Oakland Gardens native Samir Suljovic, 26, is back in Queens after spending nearly a month in Germany unable to return home.
TimesLedger Newspapers

A 26-year-old Oakland Gardens man finally returned home Monday night after being stranded in Europe for 22 days by the U.S. Department of Homeland Security and U.S. Customs and Border Protection, which said he was on their no-fly list.

Around 9 p.m. Monday night, Samir Suljovic, who was born and raised in Oakland Gardens, arrived in New York at Penn Station to cap off a nearly monthlong journey back home after he initially boarded a flight to Montenegro to visit family and friends.

When he tried to return home Oct. 1, airline agents in Austria said DHS and Customs had asked foreign authorities to prevent him from boarding his flight, according to the Council on American-Islamic relations, a Muslim civil liberties and advocacy group.

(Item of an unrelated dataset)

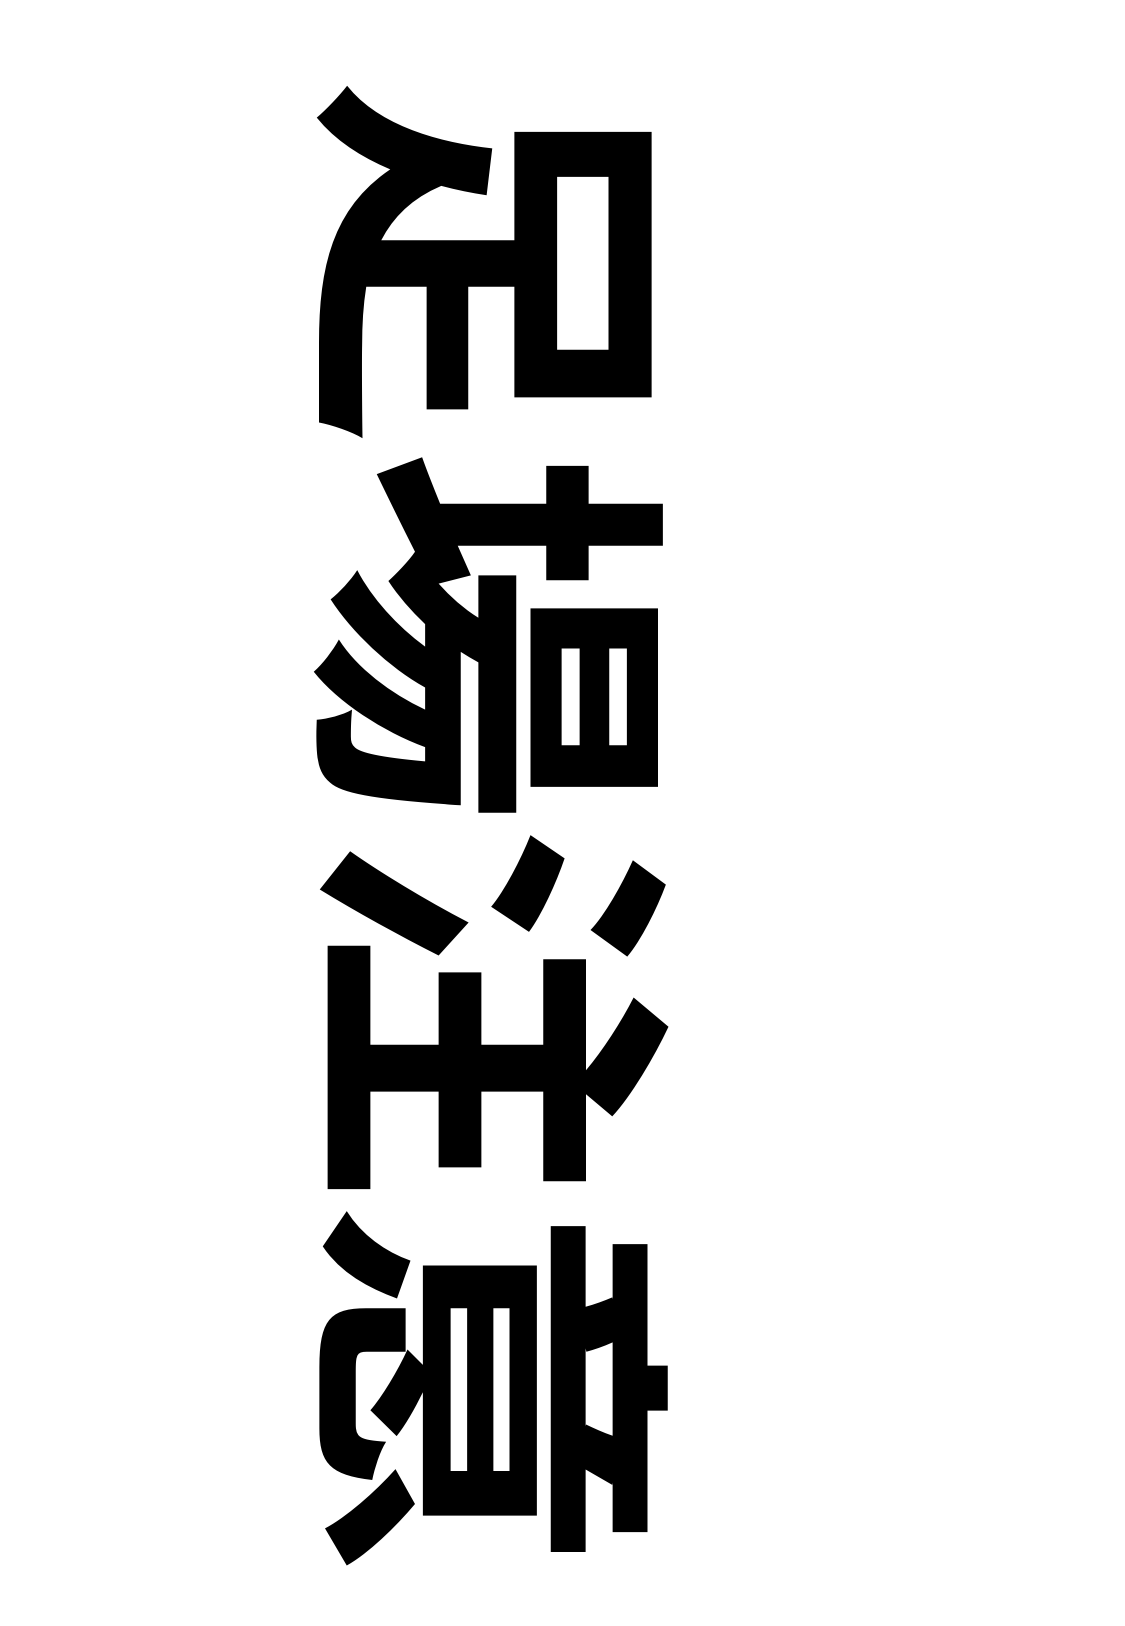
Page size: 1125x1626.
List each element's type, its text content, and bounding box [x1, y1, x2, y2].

text_box 足場注意 [267, 37, 752, 1614]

“What Samir thought would be a nice vacation to visit friends in Montenegro has turned into a nightmare for him and his mother,” the group said in a public call to action as it pushed for Suljovic’s return home.

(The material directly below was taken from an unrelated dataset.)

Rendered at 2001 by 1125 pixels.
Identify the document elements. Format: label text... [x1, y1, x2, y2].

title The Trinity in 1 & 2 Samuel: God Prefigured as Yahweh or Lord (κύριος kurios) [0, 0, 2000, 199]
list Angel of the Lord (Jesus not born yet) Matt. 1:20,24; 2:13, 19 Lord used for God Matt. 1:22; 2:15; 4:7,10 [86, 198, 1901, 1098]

The Department of Homeland Security did not return calls for comment.

Upon learning he was being barred from flying home, Suljovic said he reached out to his Homeland Security liaison at John F. Kennedy International Airport, but did not receive any response. He also said he sought assistance from the United States embassy in Munich, but the council known as CAIR-NY said he was instead interrogated and searched without permission.

And by Monday night, Suljovic had finally returned to the United States, but not without one last struggle. According to CAIR-NY, the Oakland Gardens man was interrogated by government officials for more than an hour in Philadelphia and consequently missed his connecting flight to New York, which was why he took a train to Penn Station.

“We are glad to welcome Samir back home, and to reaffirm that American Muslims have the same right to due process as all other Americans,” said Muneer Awad, the CAIR-NY executive director. “Samir is back in the United States because it is his right to be here. It is his right today and it was his right 22 days ago when our government prevented him from boarding any return flight home.”

Calls to Suljovic’s Oakland Gardens home were not immediately returned.

From the United States, Awad said CAIR-NY had reached out to U.S. Secretary of State Hillary Clinton, DHS Secretary Janet Napolitano and the United States embassy in Munich to seek explanations as to why Suljovic was being blocked from returning home to Queens. The group addressed a letter to the various government officials expressing concern with the government’s role in preventing Suljovic’s return.

“The denial of Mr. Suljovic’s right to return home without due process of law constitutes a grave violation of his civil rights and liberties,” the letter read. “Instead of protecting this young U.S. citizen while he traveled abroad, the government has effectively stranded him in an unfamiliar country without shelter or protection.”